A significant association between socioeconomic status and knowledge levels of diabetes was observed with significantly higher proportion of patients in higher socioeconomic strata having good knowledge of diabetes as compared to those in lower socioeconomic strata. One of the reasons for this association can also be the fact that educational level is used as a determinant of socio-economic status in Kuppuswamy scale, which was used in the study. Rani et al.29 in their study also observed increased awareness levels about diabetes and associated complications in higher socioeconomic strata of community as compared to those belonging to lower strata. Dinesh et al.30 published a study based on knowledge and self-care practices regarding diabetes in rural Sullia, Karnataka.
No significant association between duration of disease and knowledge level of diabetes was also observed. The proportion of subjects with good knowledge was maximum (41.4%) in subjects with higher duration of the disease (>10 years) but almost similar among those with 5–10 years (31.7%) and ≤5 years (31.8%) duration. In contrast, Odili et al.31 and Gulabani et al.21 had found a significant association between duration of disease and knowledge. One of the reasons for this discrepancy in our results and that of the results quoted from the literature could be the higher prevalence of lower socioeconomic groups and females among those having diabetes for 5–10 years’ duration in our study.
There were 156 (62.4%) patients with good glycemic control. Out of these 58 (37.2%) had good, 52 (35.9%) average and 46 (29.5%) poor knowledge about diabetes showing no significant association between knowledge about diabetes and glycemic control (p=0.074). In a survey in rural Bangladesh showed that knowledge on the causes, symptoms, consequences, prevention and control of diabetes is limited due to inadequate availability and access to health services.32
In a study conducted in Brazil33 it was found that the majority of patients with good knowledge of HbA1c had not adequate glycemic control. It was suggested that proactive schedules, positive attitudes, more reinforcing education and better glycemic control can reduce diabetes.

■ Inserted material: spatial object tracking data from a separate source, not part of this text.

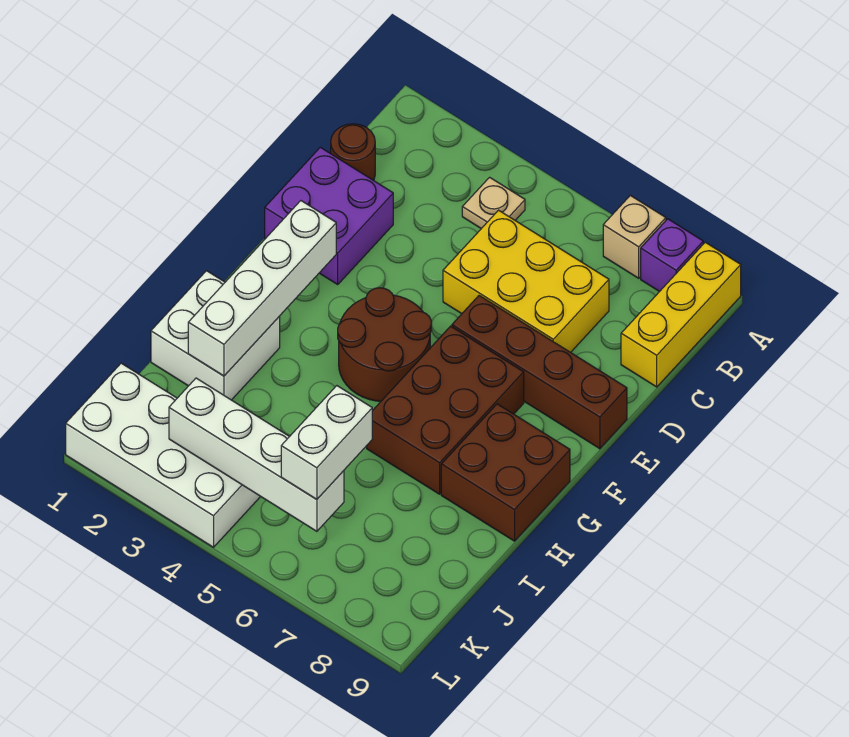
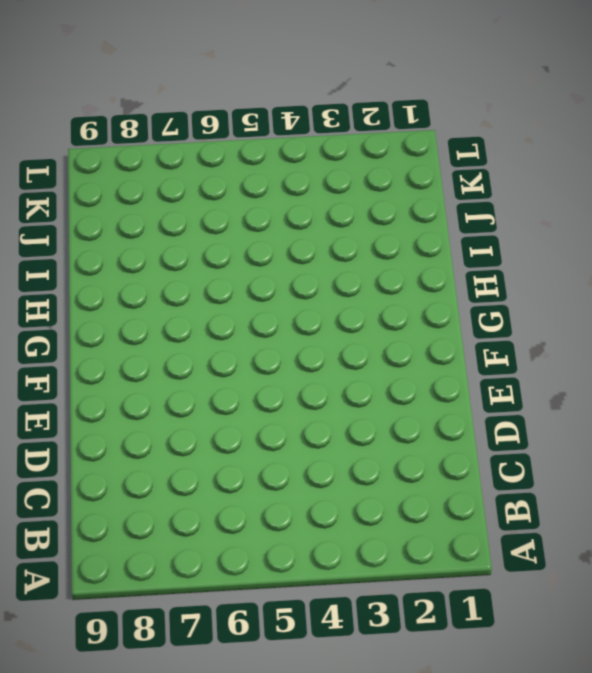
none -> tan 1x1 brick [603,195,666,278]
none -> purple 1x1 brick [641,219,703,292]
none -> yellow 1x3 brick [621,242,741,387]

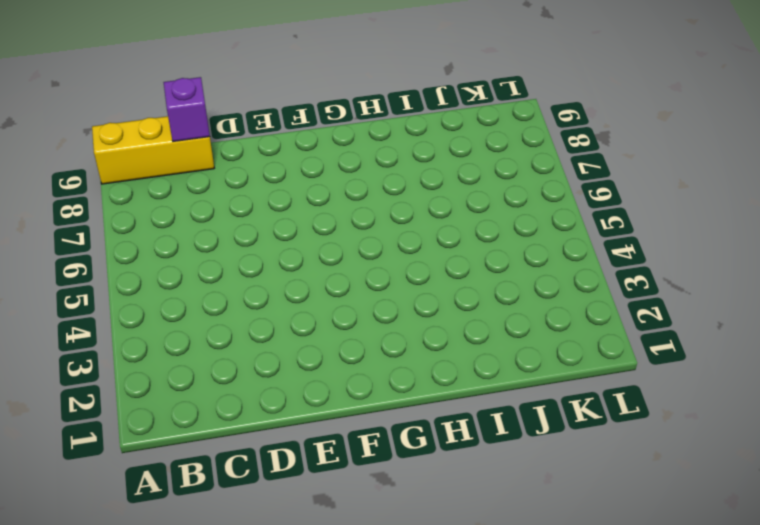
purple 1x1 brick [164,77,210,142] -> purple 1x1 brick moved to [641,219,703,292]
none -> tan 1x1 brick [603,195,666,278]
none -> tan 1x1 plate [462,177,525,229]
none -> brown 1x1 round brick [331,124,375,181]

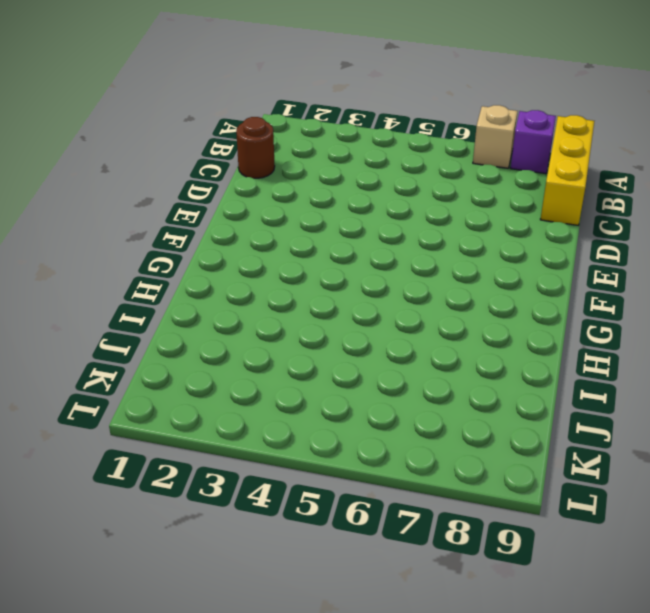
none -> tan 1x1 plate [462,177,525,229]
none -> yellow 2x3 brick [443,210,609,352]
none -> purple 2x2 brick [265,147,393,284]

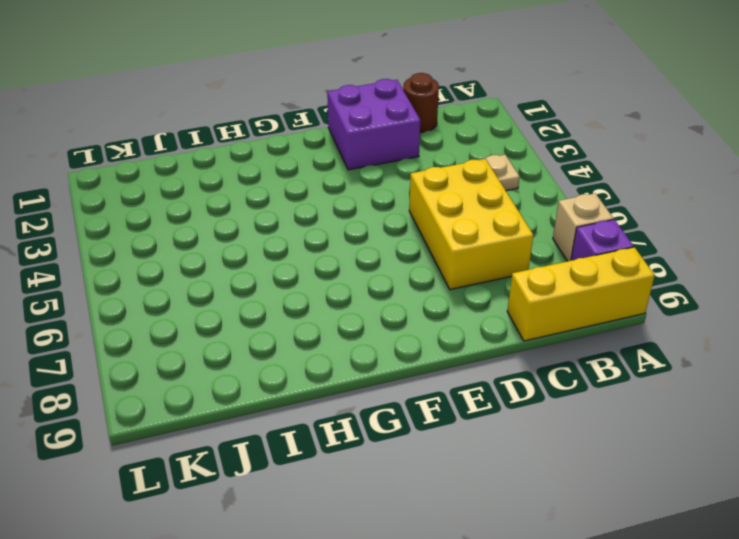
none -> brown 1x4 brick [452,296,627,449]
none -> brown 2x2 round brick [338,288,431,401]
none -> brown 2x3 brick [367,326,524,494]

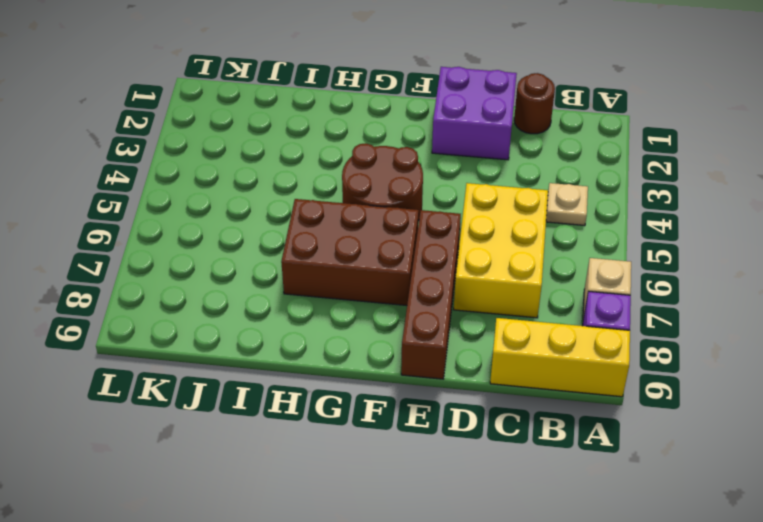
none -> brown 2x2 brick [441,404,570,541]
none -> white 2x2 brick [151,271,280,400]
none -> white 2x4 brick [66,363,261,547]

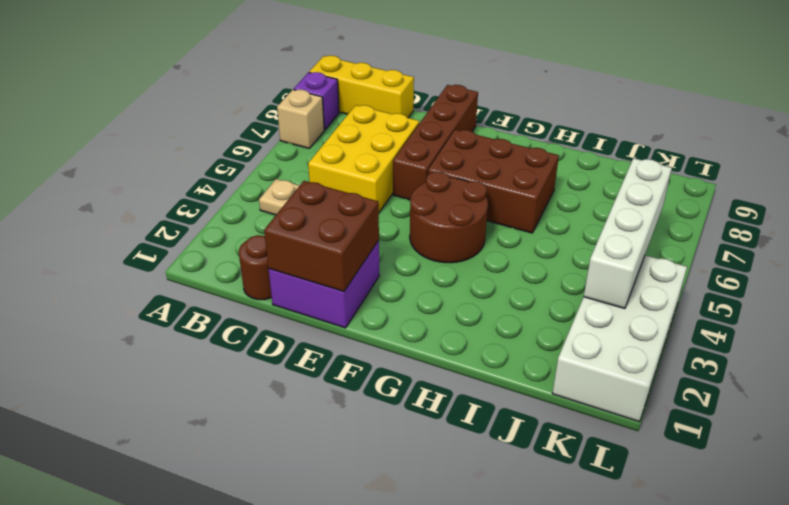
brown 2x2 brick [264,181,379,291] -> brown 2x2 brick moved to [441,404,570,541]
none -> white 2x2 brick [151,271,280,400]
none -> white 1x4 brick [188,201,336,376]
none -> white 1x2 brick [281,386,372,499]

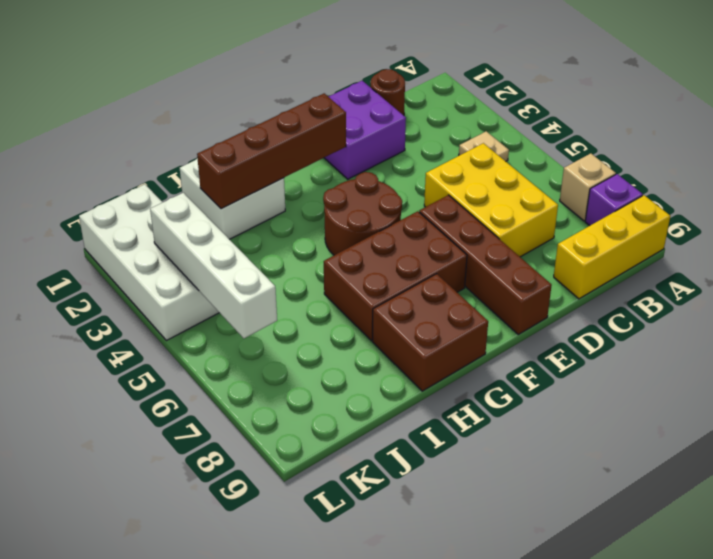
brown 1x4 brick [197,93,346,209] -> white 1x4 brick [188,201,336,376]
none -> white 1x2 brick [281,386,372,499]

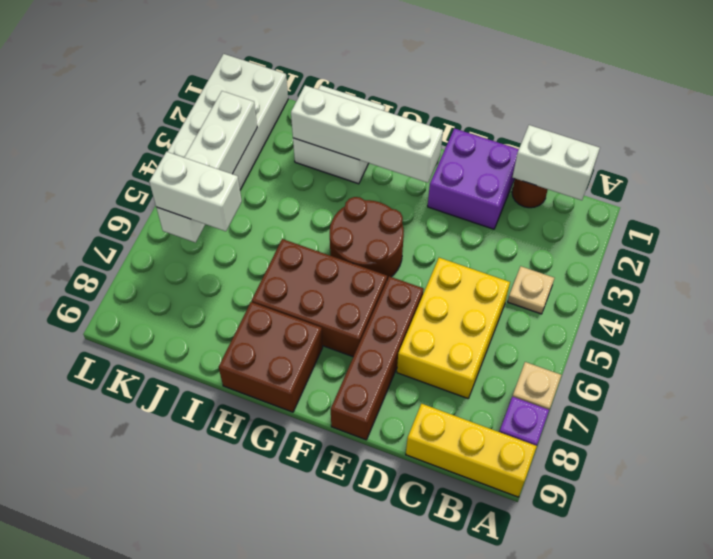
white 1x2 brick [513,125,600,200] -> none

Ibrahim et al.34 found, in patients with type 2 diabetes, that health-related quality of life (HRQoL) scores for males were higher than females and patient attitude toward the disease was associated with HRQoL rather than diabetic knowledge.
The present study suggests that good knowledge about diabetes does not guarantee better control and reduction in complications, but other variables such as education, occupation, socioeconomic class and gender play a more important role.
ConclusionOn the basis of observations made and their analysis in the present study indicate that though knowledge about diabetes is an important variable in understanding of risk factors and complications associated with diabetes, which is often governed by many socio-demographic variables. Their translation into visible impact on glycemic control and complications does not seem to be impressive, which eventually is the objective of having any such knowledge regarding diabetes. The possible reasons could be lack of proper attitude and practices in order to transform the knowledge as a preventive measure to control complications related with diabetes. These findings indicate a greater need for behavioral change to control the menace of diabetes.
Conflicts of interestThere are no conflicts of interest.
We acknowledge Management of Vivekanand Polyclinic, Lucknow India for their support to complete this study. We also acknowledge to all the subjects who have whole-heartedly participated in the study and have made the study complete.